Your objective ▸
In the malloc thread below, what advantage does the answer give for writing sizeof *array instead of sizeof(int)?

Passage ▸

0

My professor told me that the following code is incorrect:

int *array = malloc(sizeof *array * length);

And that it should instead be:

int *array = malloc(length * sizeof(int));

He said that you're supposed to encase the type between brackets for sizeof, and that length must come before the sizeof operator. He said that I can use *array instead of int, but that he preferred the latter.

My biggest question is why is it that length must come before size when calling malloc, but also why it's preferrable to use the pointer type instead of the pointer itself with sizeof.

He also mentioned that casting (i.e. (int*)) is desirable, but I'm not sure why it is necessary.

Lucas Aquino de Assis
  • 27
  • 6
  • 4
    Amazing how often teachers conflate their personal preferences with what's "correct". The first form is more robust. Your prof also is wrong on the casting bit. Seems they are using a C++ compiler to compile C code, and are unaware of the subtleties in your original **correct** code. – StoryTeller - Unslander Monica Mar 16 '22 at 19:59
  • 2
    Have a read [here](https://stackoverflow.com/q/605845/817643). You can try showing it to your profs, but I doubt the commutative experience of thousands of developers will sway someone in academia whose already made up their mind. You may have to do what your prof says to gain points, but don't forget what you learn here for when you are no longer under the professor's shackles. – StoryTeller - Unslander Monica Mar 16 '22 at 20:03
  • 1
    See also [this one](https://stackoverflow.com/q/13120473/10871073) about when you *need* to use brackets around the operand of `sizeof`. – Adrian Mole Mar 16 '22 at 20:04

4 Answers4

3

Both are valid, but many veteran programmers will prefer the way you did it.

The advantage of using sizeof *array as opposed to sizeof(int) is that if you happen to change the type of array then you don't need to change how you do the allocation.

There's also no technical reason to multiply by length first instead of the element size. If anything, when looking at a call to malloc the first thing you want to know is how many "things" you're allocating, so from a readability standpoint putting the length first might make more sense. On the other hand, because the result of the sizeof operator is unsigned, putting it first guarantees that the math is done with unsigned types if you have multiple array dimensions.

Entries shown ▸
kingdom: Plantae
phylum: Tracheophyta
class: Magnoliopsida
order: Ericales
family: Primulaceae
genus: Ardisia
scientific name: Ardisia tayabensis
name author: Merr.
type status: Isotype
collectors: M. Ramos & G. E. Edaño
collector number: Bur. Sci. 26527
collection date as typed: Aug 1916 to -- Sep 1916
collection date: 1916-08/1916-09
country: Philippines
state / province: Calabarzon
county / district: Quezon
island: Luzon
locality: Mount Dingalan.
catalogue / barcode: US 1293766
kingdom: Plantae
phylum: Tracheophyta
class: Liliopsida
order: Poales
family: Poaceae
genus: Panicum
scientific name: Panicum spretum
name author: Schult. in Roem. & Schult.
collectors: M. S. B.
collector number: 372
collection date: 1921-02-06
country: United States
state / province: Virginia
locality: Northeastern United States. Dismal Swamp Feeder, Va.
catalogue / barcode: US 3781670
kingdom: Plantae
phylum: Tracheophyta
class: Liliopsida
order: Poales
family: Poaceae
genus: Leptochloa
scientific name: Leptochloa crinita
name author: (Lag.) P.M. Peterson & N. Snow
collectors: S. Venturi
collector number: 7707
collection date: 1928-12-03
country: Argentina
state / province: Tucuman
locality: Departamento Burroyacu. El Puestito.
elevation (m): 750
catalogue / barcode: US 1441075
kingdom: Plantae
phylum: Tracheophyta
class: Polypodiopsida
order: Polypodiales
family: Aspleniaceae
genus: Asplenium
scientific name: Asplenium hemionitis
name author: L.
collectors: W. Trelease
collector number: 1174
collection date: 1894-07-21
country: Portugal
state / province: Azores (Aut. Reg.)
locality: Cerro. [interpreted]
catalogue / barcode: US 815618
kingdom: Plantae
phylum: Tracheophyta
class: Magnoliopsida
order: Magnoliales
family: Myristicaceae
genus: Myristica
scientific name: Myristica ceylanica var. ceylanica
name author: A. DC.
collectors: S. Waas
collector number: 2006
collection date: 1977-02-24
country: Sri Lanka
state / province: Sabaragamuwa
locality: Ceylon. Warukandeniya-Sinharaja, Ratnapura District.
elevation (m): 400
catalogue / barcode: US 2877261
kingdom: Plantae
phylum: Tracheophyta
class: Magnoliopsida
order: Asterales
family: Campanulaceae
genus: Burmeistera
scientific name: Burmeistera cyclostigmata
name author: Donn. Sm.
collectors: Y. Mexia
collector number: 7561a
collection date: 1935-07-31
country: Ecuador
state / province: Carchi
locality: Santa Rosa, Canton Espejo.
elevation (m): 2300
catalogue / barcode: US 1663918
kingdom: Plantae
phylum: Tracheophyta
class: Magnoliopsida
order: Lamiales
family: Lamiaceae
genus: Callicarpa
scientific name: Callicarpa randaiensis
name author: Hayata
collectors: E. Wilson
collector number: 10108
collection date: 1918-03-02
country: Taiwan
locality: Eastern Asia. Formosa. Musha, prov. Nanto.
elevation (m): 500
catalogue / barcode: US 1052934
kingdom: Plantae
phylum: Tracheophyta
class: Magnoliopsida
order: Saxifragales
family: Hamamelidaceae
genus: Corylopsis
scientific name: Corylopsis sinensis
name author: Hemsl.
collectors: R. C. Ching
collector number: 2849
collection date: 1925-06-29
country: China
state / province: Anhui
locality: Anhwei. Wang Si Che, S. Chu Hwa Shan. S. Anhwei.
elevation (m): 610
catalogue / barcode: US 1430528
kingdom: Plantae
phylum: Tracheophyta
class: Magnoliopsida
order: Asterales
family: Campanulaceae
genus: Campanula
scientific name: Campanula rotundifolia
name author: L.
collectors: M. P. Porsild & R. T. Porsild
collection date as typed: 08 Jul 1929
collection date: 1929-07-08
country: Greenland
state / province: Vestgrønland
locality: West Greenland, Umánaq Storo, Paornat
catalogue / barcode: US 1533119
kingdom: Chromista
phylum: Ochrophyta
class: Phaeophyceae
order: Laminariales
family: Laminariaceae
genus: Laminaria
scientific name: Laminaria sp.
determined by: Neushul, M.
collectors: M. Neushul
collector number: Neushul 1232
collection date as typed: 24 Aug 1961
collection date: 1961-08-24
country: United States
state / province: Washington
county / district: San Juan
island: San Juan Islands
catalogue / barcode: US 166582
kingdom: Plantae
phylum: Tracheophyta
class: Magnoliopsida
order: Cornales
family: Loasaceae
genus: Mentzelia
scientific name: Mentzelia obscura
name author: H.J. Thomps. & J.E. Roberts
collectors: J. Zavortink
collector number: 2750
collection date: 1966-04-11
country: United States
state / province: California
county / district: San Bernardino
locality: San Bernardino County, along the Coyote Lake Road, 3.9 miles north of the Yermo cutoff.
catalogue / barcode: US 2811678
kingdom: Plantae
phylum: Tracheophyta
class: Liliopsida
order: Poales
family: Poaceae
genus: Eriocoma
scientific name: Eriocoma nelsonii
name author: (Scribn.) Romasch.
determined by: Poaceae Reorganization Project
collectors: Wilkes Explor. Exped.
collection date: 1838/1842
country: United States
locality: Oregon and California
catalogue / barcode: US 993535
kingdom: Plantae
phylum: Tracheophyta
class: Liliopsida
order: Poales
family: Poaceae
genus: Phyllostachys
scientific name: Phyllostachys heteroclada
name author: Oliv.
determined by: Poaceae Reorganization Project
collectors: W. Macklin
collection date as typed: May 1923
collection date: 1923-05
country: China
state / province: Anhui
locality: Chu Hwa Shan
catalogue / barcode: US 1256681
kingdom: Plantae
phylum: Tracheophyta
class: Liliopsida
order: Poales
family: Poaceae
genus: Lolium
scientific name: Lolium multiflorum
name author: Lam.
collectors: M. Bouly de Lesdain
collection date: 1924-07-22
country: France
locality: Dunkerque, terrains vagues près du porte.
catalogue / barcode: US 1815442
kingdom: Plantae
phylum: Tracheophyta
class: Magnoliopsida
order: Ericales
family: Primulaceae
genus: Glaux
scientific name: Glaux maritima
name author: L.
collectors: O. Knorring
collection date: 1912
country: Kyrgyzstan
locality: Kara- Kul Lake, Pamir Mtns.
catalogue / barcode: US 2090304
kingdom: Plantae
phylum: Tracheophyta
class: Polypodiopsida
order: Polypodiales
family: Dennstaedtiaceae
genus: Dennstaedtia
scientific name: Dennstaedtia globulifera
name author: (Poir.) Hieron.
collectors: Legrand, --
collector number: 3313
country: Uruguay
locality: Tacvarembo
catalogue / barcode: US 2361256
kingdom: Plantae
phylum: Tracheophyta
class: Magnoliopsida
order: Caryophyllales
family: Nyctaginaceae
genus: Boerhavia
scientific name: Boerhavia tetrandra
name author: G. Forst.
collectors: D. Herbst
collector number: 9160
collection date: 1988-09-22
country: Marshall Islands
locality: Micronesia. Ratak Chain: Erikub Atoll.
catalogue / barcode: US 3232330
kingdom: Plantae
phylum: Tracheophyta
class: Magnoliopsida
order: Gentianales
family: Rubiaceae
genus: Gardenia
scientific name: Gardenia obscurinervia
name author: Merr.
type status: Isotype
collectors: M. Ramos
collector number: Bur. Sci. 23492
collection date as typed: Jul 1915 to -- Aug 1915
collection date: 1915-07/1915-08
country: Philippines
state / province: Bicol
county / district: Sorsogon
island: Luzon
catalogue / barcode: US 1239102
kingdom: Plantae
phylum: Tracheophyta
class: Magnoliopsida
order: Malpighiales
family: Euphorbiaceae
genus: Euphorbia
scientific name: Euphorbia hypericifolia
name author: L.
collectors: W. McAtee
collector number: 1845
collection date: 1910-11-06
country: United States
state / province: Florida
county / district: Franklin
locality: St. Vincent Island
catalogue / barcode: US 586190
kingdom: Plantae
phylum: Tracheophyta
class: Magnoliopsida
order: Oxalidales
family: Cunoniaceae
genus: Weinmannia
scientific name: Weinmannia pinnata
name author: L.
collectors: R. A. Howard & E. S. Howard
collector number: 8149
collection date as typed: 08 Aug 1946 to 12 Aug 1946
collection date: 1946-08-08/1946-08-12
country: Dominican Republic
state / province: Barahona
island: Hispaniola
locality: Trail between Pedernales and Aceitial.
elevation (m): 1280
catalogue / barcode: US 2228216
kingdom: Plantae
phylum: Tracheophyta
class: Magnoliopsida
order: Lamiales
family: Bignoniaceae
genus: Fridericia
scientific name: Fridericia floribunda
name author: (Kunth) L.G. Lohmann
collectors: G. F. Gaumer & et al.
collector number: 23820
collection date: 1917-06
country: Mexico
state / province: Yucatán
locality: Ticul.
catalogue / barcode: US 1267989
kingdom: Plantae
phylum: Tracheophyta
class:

Exercise solution ▸
If the type of array changes, the allocation does not need to be changed.